Relevantly, paragraph 40 of TR 97/23 describes a building as the entirety, and something that is part of the building, such as a roof or wall is considered to be a subsidiary part rather than the entirety.

Repair or improvement

TR 97/23 (in paragraph 44) explains that with a repair, the work restores the efficiency of function of the property without changing its character. An improvement, on the other hand, provides a greater efficiency of function in the property. It involves bringing a thing or structure into a more valuable or desirable state or condition than a mere repair would do.

Paragraph 16 of TR 97/23 further highlights that to repair property improves to some extent the condition it was in immediately before the repair. A minor and incidental degree of improvement,

addition or alteration may be done to property and still be a repair. If the work amounts to a substantial improvement, addition or alteration, it is not a repair and is not deductible under section 25-10 of the ITAA 1997.

Paragraph 124 of TR 97/23 flags the following considerations that may be relevant in distinguishing between a repair and an improvement:

        (a) whether or not the thing replaced or renewed was a major and important part of the structure of the property;

      (b) whether the work performed did more than meet the need for restoration of efficiency of function, bearing in mind that 'repair' involves a restoration of a thing to a condition it formerly had without changing its character;

      (c) whether the thing was replaced with a new and better one; and

      (d) whether the new thing has considerable advantages over the old one, including the advantage that it reduces the likelihood of repair bills in the future.

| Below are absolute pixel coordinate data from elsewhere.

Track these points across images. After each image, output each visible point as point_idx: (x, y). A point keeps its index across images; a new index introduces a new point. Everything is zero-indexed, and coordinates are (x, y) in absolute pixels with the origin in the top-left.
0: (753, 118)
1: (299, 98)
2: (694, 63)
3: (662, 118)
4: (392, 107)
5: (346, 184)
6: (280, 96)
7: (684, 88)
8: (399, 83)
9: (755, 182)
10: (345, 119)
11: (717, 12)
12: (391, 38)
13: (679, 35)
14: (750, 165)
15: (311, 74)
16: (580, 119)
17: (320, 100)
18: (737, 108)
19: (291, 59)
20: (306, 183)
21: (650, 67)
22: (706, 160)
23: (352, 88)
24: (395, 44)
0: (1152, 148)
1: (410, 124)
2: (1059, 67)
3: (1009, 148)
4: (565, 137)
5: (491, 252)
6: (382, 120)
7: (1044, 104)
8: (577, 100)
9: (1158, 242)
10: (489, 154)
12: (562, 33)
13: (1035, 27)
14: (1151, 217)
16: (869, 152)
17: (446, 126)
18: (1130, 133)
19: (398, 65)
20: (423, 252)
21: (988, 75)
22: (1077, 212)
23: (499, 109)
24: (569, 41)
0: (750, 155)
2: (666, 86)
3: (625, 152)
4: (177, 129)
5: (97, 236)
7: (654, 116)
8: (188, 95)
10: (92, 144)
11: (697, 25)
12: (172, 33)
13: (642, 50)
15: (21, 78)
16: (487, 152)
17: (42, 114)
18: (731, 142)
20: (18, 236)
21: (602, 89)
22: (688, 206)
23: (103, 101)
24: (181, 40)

Application to the Entity’s circumstances

In the current circumstances, in accordance with the Council orders to remedy damage, the entire awning of the Property was demolished and a new one constructed. The new awning is of the same function and was generally constructed in the same design and, as much as feasibly possible, with the same materials.

It is initially noted that, although the replacement of the awning would not be considered an ‘entirety’ (as flagged in paragraph 40 of TR 97/23) and precluded from deductibility on this basis alone, the substantial nature of the construction would still be a factor that would indicate that the expenditure is of a capital nature.

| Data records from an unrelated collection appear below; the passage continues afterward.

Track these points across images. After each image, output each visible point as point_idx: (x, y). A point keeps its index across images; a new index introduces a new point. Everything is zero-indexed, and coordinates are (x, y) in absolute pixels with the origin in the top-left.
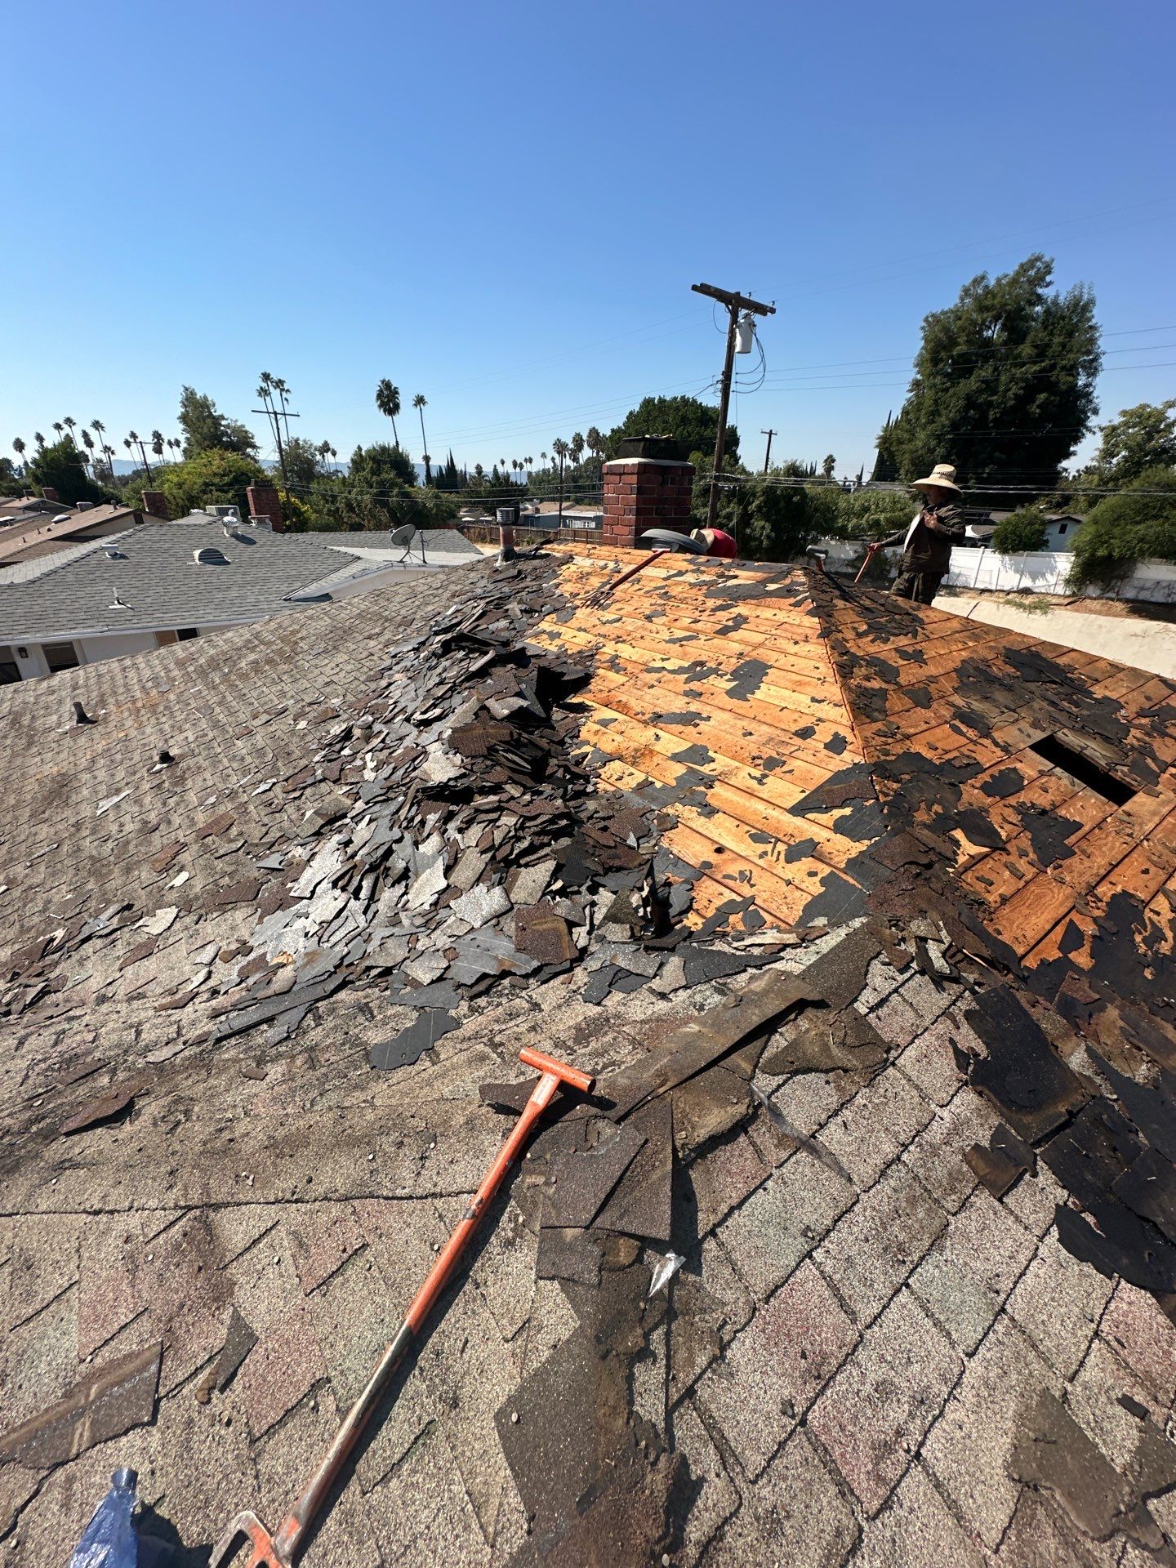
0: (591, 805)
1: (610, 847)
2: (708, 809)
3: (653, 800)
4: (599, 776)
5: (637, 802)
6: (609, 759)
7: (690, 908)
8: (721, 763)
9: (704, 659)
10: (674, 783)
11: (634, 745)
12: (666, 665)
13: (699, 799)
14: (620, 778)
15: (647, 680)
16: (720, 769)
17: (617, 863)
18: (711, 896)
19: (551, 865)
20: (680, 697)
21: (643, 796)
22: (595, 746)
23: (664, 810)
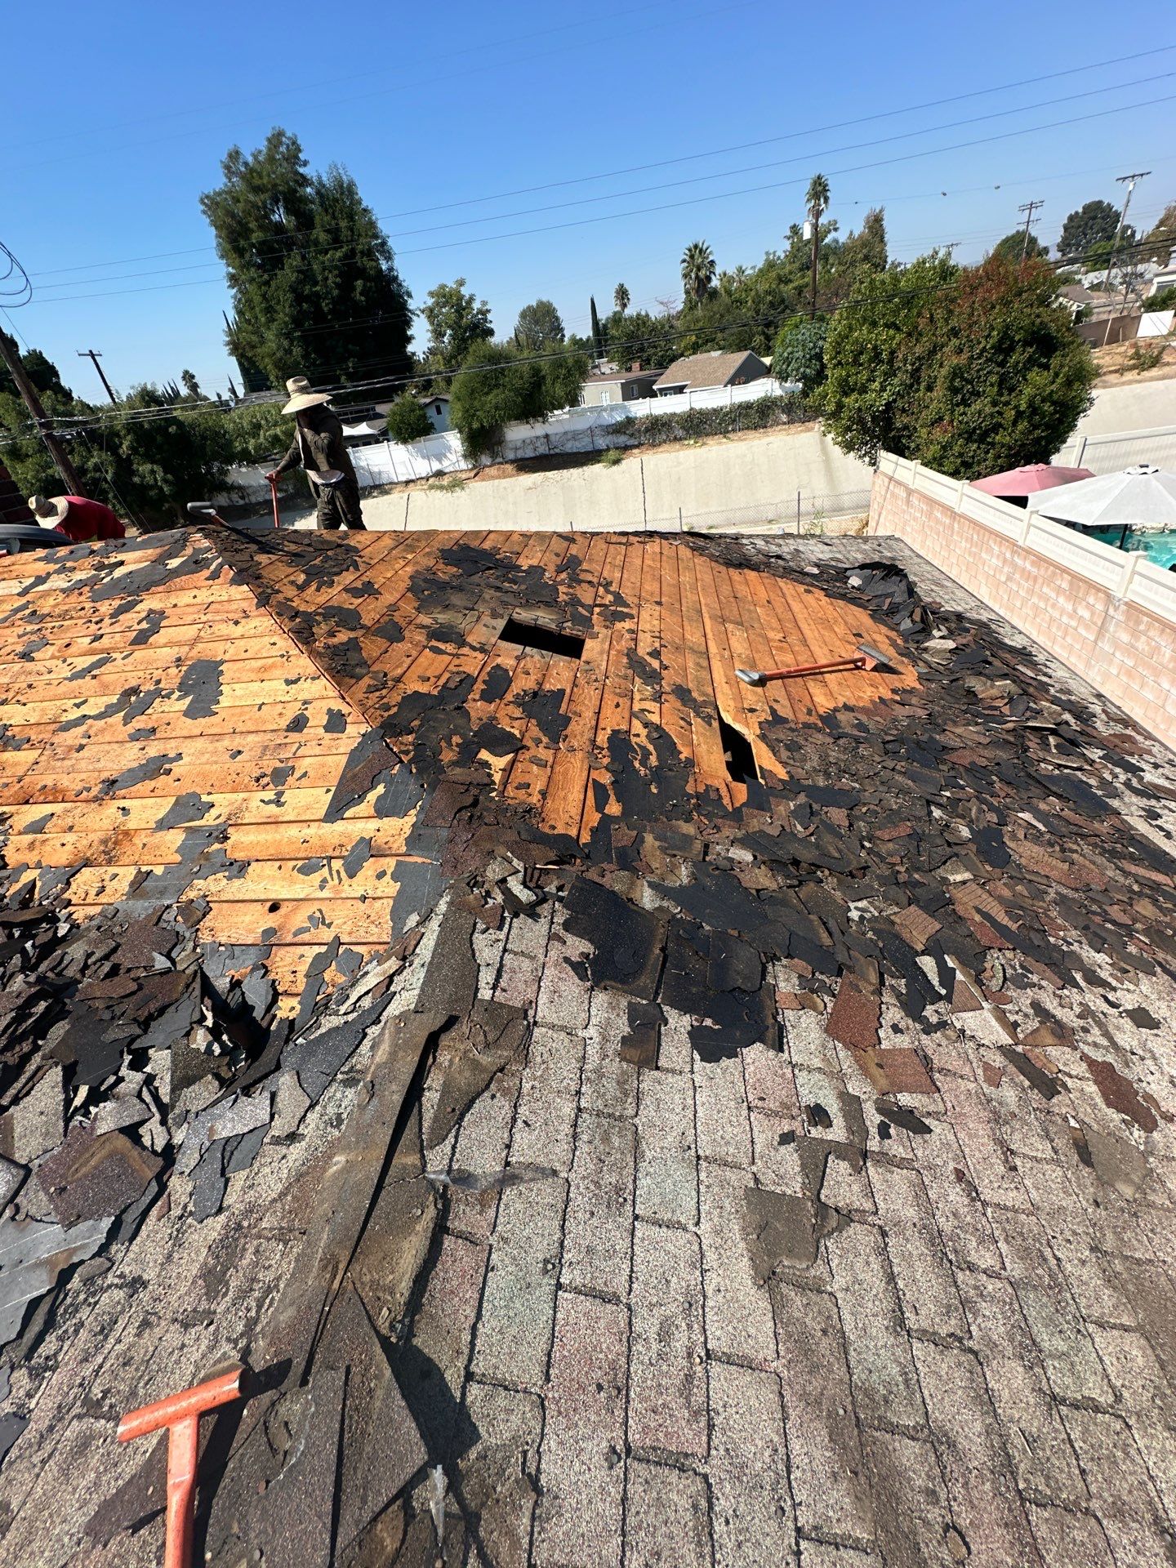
0: (76, 951)
1: (133, 993)
2: (236, 867)
3: (162, 893)
4: (69, 903)
5: (142, 908)
6: (69, 874)
7: (276, 995)
8: (223, 804)
9: (133, 683)
10: (178, 858)
11: (96, 837)
12: (85, 710)
13: (218, 860)
14: (102, 890)
15: (70, 742)
16: (225, 812)
17: (153, 1007)
18: (290, 966)
19: (56, 1074)
20: (129, 745)
21: (144, 896)
22: (39, 865)
23: (184, 898)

In contrast, the following attributes are suggestive of repairs:

    ● The new awning design and structure are generally the same as the original awning;

    ● The original facia of the awning was retained and reused on the new awning;

    ● The pressed metal ceiling lining was replaced with new lining that matched the original design; and

    ● The existing metal cornice adjoining the Property wall and awning was retained.

However the following features of the new awning indicate that the newly constructed awning did more than just restore the awning to its original condition and accordingly would be considered to be a capital improvement:

    ● The existing steel rod hangers, which were connected from the steel trusses to the masonry wall of the Property, were replaced with new steel columns which strengthened the load capacity.

    ● Timber roof purlins were replaced with steel purlins and additional purlins were added to the awning that were not part of the original structure. The additional purlins also included new ceiling purlins.

    ● The roof sheeting on the awning was replaced with sheeting that complied with the current loading code and had a greater capacity to uniformly distribute a live load.

    ● New steel roof bracing was added.

    ● A new steel fascia beam was added.

    ● New steel rafters were added.

Conclusion

Taking the above into consideration, it is considered that the construction of the new awning was a significant construction and did more than just restore the awning to its original condition. It provided an awning having considerable advantages over the old one, including the advantage that it reduced the likelihood of repair bills in the future. The new awning is therefore considered to be an improvement to a fixed capital asset and that its cost is a capital charge.

Therefore the expenditure incurred by the Entity in relation to the work done on the Property awning is of a capital nature and not an allowable deduction under section 25-10 of the ITAA 1997.